Are we victor or victim? Or better still, both, or better still, neither. Let’s call a truce.
The little girl’s back, ashamed again for not realising that her 7 year-old question would incur such grandmother wrath: we’re a bit Indian, Nan, aren’t we?
I never ask that again, and anyway, we were kind to our servants, so that’s okay, then
(I learn to nod, frowning).
My puzzlement, Mr Colston, at my voyaging to study in Liverpool, my second love city, and another ‘great’ slave trading city, maybe at home there because of the familiarity of the murderous, unspoken shadows still lingering, the menacing of unnamed, unacknowledged racism, the menacing mistaken for faces of colour. Repetitive mistaken identity.
My further voyaging to faraway places, aid-working, fruitless attempts at appeasing the guilt of my colonising ancestors, before realising it’s not my guilt, not my shame.
And what now? Still plenty to do.
May you be pulled from the river, Mr Colston.
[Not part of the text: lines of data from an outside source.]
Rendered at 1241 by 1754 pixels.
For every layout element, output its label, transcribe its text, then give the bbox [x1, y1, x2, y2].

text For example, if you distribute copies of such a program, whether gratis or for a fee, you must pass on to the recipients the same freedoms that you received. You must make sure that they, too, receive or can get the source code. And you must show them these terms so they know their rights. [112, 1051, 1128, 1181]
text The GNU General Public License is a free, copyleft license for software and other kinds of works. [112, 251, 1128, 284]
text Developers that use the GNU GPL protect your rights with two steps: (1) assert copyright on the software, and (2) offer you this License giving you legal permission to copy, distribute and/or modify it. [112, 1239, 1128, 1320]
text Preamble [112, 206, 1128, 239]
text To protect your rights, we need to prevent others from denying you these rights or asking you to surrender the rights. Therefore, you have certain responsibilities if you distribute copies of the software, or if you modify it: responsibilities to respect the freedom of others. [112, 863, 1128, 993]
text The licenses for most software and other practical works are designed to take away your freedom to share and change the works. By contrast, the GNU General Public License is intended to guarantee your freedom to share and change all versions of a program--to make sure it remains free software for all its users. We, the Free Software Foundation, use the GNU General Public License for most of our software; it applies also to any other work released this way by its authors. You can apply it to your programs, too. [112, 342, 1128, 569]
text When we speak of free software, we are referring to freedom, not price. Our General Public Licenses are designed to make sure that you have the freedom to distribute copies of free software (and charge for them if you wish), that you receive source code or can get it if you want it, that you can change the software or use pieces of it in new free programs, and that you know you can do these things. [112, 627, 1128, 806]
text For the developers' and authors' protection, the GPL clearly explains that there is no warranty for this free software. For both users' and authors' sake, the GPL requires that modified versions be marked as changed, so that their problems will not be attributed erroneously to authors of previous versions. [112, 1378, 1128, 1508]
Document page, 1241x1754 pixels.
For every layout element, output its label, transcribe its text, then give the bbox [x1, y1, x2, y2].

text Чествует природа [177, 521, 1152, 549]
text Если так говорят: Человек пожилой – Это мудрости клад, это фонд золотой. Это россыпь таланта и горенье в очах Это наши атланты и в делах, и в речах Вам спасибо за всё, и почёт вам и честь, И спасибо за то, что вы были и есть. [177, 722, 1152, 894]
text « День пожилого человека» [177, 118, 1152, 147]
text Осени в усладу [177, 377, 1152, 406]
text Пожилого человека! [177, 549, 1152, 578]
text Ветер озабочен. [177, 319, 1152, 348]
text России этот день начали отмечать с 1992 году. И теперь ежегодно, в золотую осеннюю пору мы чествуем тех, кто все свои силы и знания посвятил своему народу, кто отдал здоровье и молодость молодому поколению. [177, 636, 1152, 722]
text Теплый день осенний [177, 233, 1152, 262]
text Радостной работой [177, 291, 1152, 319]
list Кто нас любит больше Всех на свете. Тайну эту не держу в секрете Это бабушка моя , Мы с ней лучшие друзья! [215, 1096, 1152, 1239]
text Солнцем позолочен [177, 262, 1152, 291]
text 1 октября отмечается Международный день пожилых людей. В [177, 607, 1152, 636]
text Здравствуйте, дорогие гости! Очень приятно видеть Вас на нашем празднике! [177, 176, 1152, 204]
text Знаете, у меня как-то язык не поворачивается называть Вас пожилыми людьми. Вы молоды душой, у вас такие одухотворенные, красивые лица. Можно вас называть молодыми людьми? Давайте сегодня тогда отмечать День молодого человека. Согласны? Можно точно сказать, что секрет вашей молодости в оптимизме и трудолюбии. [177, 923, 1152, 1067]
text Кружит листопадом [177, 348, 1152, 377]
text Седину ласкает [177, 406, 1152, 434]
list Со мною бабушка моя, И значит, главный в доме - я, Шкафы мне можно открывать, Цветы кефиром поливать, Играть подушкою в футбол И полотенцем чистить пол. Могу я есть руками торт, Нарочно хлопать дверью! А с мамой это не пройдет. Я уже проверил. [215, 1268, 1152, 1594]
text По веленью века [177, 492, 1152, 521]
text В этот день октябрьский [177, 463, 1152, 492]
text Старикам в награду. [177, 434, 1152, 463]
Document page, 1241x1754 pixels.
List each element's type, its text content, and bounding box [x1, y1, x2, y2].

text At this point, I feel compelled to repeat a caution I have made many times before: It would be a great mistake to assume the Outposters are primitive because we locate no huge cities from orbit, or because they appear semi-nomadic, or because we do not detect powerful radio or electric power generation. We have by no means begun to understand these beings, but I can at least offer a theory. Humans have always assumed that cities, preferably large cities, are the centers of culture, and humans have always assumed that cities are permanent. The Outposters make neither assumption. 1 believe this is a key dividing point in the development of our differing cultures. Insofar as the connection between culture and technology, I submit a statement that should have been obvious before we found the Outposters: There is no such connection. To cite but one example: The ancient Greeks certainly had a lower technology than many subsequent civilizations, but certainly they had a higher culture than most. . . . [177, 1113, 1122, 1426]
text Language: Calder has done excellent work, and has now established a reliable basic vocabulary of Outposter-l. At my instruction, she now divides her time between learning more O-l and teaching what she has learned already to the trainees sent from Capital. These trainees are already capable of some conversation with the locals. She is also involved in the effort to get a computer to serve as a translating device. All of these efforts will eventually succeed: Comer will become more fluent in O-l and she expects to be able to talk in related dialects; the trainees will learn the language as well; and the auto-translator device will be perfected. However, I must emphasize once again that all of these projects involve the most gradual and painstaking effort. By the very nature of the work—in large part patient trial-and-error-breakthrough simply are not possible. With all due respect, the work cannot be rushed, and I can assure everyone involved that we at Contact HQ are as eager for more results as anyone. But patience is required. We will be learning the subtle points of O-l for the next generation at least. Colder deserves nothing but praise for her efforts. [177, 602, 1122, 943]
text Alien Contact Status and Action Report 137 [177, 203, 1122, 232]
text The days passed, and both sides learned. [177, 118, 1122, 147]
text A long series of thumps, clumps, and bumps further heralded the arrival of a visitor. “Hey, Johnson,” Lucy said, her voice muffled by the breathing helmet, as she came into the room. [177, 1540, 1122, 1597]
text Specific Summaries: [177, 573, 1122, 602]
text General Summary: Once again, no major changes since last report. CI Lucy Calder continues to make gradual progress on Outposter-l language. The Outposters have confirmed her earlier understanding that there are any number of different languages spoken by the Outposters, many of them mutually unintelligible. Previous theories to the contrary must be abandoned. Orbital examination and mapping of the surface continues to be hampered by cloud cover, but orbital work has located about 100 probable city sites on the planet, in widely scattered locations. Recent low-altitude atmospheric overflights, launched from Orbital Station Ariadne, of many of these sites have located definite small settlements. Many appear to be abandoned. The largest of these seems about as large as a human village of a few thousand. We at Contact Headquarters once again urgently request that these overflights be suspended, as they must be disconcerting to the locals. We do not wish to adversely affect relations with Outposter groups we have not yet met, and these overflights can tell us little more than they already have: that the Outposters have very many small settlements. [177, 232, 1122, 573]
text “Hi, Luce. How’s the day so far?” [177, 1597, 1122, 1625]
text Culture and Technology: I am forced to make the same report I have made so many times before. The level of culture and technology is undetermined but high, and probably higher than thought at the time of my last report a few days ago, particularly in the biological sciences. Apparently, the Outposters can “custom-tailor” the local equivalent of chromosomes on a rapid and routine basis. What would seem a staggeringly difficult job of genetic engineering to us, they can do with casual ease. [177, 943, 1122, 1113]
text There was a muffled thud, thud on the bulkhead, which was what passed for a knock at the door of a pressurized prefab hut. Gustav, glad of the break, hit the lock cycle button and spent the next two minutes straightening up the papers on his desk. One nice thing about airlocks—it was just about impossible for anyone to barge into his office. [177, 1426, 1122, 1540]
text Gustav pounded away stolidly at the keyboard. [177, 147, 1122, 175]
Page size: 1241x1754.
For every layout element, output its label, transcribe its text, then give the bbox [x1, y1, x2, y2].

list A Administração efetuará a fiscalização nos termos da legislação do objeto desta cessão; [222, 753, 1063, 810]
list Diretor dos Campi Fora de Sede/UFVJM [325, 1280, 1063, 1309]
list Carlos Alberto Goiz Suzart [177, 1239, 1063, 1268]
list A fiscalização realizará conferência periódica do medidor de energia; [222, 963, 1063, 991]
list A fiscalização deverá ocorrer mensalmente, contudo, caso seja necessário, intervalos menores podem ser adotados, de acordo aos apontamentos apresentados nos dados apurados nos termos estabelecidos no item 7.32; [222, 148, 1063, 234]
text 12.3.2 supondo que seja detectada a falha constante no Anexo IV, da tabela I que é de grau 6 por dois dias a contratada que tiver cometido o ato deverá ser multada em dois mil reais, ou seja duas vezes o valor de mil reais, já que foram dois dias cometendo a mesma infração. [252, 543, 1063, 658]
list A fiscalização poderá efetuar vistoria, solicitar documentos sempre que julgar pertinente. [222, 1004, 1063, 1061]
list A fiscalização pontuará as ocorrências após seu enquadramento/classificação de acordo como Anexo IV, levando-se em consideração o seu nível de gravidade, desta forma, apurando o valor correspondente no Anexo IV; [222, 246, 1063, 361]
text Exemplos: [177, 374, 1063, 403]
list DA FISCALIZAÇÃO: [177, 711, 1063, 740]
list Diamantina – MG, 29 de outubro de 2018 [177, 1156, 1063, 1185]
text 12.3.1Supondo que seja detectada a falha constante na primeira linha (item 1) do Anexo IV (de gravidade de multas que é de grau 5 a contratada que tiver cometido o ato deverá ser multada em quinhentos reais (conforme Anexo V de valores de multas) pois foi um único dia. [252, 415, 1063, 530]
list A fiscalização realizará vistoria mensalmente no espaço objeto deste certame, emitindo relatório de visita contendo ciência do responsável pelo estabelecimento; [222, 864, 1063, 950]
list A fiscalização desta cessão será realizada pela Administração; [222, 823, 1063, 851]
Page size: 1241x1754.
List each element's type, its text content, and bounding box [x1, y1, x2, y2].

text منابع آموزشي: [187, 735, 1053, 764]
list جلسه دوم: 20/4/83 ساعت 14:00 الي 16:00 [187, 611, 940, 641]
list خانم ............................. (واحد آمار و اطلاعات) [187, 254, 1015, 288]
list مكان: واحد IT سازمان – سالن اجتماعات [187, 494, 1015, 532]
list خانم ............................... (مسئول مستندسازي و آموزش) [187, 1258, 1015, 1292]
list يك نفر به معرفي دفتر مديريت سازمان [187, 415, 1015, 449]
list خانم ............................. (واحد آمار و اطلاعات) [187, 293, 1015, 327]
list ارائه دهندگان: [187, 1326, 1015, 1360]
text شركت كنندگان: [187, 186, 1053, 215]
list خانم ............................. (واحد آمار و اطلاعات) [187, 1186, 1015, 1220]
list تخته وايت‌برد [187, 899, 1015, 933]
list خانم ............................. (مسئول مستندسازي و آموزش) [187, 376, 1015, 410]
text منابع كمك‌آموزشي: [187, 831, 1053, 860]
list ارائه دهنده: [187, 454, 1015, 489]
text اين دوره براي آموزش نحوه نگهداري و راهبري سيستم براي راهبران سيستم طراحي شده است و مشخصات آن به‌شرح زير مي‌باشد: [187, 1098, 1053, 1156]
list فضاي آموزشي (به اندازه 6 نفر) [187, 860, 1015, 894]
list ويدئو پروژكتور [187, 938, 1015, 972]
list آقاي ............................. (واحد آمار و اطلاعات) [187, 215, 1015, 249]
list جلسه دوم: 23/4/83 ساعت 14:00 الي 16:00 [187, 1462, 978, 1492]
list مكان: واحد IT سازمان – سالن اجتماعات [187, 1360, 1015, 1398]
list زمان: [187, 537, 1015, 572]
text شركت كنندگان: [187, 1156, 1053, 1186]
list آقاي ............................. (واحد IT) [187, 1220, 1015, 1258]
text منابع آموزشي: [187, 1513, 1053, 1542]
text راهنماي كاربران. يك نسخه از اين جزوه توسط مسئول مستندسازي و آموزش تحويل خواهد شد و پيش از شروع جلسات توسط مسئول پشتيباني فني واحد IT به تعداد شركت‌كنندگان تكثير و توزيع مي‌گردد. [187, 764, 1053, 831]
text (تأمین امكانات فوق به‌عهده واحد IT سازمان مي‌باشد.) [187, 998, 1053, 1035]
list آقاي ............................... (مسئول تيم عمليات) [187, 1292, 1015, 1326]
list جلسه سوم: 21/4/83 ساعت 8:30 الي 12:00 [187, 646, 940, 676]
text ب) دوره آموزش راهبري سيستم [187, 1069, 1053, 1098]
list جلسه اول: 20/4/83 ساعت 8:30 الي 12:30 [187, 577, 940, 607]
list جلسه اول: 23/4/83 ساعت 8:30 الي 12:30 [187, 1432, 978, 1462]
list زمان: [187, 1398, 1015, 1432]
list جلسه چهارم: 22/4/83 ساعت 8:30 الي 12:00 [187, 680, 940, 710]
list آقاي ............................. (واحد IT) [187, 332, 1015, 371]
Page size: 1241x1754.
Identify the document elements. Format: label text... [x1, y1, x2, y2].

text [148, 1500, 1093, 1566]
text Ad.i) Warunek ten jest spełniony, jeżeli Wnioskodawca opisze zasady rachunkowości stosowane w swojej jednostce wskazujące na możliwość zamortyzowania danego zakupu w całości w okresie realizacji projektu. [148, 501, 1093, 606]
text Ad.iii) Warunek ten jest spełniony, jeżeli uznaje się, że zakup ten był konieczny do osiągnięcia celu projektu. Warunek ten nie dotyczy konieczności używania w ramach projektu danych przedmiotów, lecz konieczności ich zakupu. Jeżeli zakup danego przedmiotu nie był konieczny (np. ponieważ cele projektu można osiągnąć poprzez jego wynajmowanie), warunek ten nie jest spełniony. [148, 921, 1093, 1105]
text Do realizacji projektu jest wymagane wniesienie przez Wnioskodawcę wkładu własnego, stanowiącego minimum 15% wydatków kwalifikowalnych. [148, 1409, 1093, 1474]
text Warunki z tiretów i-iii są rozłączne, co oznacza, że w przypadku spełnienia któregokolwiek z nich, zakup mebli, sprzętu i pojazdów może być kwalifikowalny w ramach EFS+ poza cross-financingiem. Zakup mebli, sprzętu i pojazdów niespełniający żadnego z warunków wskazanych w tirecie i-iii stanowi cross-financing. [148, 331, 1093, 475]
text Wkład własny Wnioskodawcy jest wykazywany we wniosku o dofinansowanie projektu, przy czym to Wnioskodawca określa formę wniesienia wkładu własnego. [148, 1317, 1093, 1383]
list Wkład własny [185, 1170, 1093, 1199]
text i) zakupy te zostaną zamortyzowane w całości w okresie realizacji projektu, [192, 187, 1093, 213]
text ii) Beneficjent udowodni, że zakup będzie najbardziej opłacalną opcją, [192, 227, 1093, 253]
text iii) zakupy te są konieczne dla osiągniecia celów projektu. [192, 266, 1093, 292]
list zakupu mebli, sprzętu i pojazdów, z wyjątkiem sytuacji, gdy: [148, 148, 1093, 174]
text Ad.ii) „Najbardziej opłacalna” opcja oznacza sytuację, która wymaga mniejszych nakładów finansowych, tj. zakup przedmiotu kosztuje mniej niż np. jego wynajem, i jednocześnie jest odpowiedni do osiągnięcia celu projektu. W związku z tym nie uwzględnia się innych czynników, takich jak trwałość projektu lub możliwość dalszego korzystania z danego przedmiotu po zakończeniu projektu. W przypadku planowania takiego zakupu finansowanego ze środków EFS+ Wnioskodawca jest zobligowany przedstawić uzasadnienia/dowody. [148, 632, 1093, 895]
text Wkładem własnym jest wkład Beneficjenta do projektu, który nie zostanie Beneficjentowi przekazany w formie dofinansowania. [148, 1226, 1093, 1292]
May Bristol find a place for you in four walls, a place of learning and engagement, with fresh air and open eyes.
May this new chapter in your history - the 7th June toppling - be remembered.
May the red paint daubed on your face remain, let’s not continue with the unnecessary cleansing of the past.
And may we all be a bit toppled by this toppling, especially the white-faced ones.
May we all remember how history has shaped this moment, and this one, and this one
May we be careful who we commemorate, recalling your altruism, Mr Colson, if we must - as Bristolians are wont to do.
Never forgetting its source: the potential abundance of 84,000 lost human lives, skeletons lining the walls of opulent slave traders’ mansions.
May we unshackle ourselves and each other, moving on, at last, from 1895.
If this is a land of hope and glory, Mr Colston, let’s start by telling the truth.